# Warnung : should be accessed in static way



## munuel (3. Dezember 2005)

Hallo,

Ich habe folgenden Methode in einer Klasse definiert!
*static final public void Input(){....}*

Wenn ich sie wo aufrufe:
*parser.Input();*

Erhalte ich folgende Warnung:The static method Input() from the type Comm_cb should be 
 accessed in a static way

Ich möchte die Warnung weg bekommen was kann ich tun ?

Viele Grüsse munuel


----------



## teppi (4. Dezember 2005)

Anstatt der Objektreferenz, den Klassennamen verwenden ..

Gruß Stefan

btw: sieht ganz schön abenteuerlich aus ..


----------



## munuel (5. Dezember 2005)

hallo ,

Den Klassen-Namen  anstatt der Objekt -Referenz nehmen wie mach ich das?

Also das ist der Aufruf
*Comm_cb parser = new Comm_cb(System.in);	  

parser.Input();
*

und die Definition in der Klasse Comm_cb
 static final public void Input() throws ParseException {......}

Und wie nehm ich jetzt den Klassen-Namen anstatt Objekt-Referenz? Steh auf dem Schauch   
Viele Grüsse munuel


----------



## janw (5. Dezember 2005)

Ein Tipp: Nimm mal das static aus deiner Deklaration

static final public void Input(){....}

heraus. Also nur noch final public void Input(){....}
Wenn eine Methode static ist, kann sie nicht auf Instanzen aufgerufen werden, so wie du es mit parser.Input() versuchst.
___
* **AUFGABENSTELLUNG**:
Geben Sie aus der Forendiskussion über die Java-Warnung den Abschnitt von „## teppi (4.“ bis einschließlich „munuel (5. Dezember 2005)“ wortgetreu wieder.
___
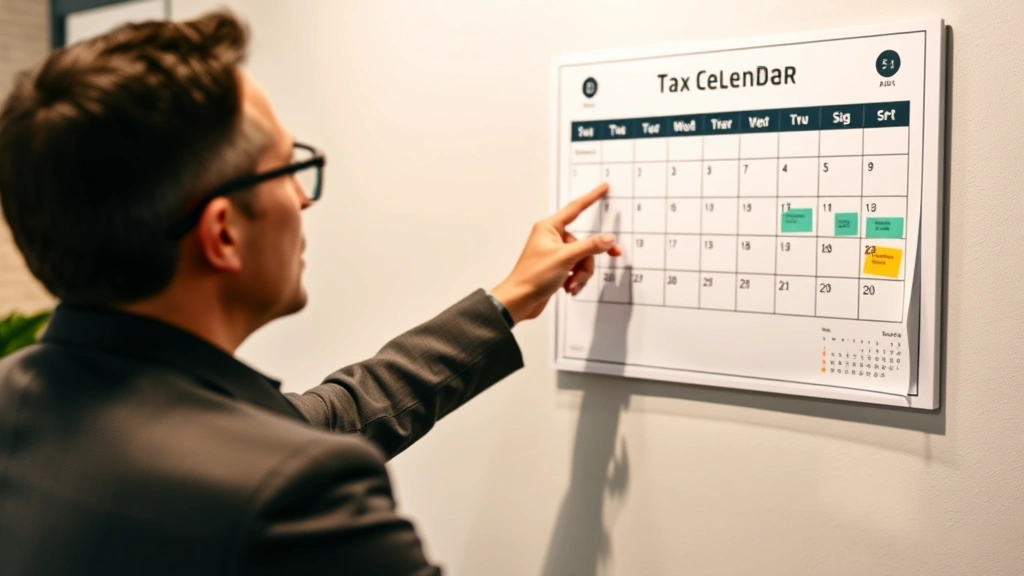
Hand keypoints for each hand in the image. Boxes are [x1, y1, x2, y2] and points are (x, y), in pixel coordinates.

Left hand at [491, 183, 621, 323]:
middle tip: (581, 273)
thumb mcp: (565, 258)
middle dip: (585, 262)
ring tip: (569, 283)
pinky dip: (576, 279)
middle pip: (584, 243)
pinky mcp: (558, 267)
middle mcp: (552, 238)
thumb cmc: (531, 277)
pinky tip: (567, 287)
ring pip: (583, 258)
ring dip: (580, 274)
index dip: (591, 197)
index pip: (575, 208)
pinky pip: (578, 269)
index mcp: (549, 228)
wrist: (520, 300)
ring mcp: (556, 253)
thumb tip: (608, 239)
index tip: (603, 188)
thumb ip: (589, 246)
___
* **LÖSUNG**:
## teppi (4. Dezember 2005)

Anstatt der Objektreferenz, den Klassennamen verwenden ..

Gruß Stefan

btw: sieht ganz schön abenteuerlich aus ..


----------



## munuel (5. Dezember 2005)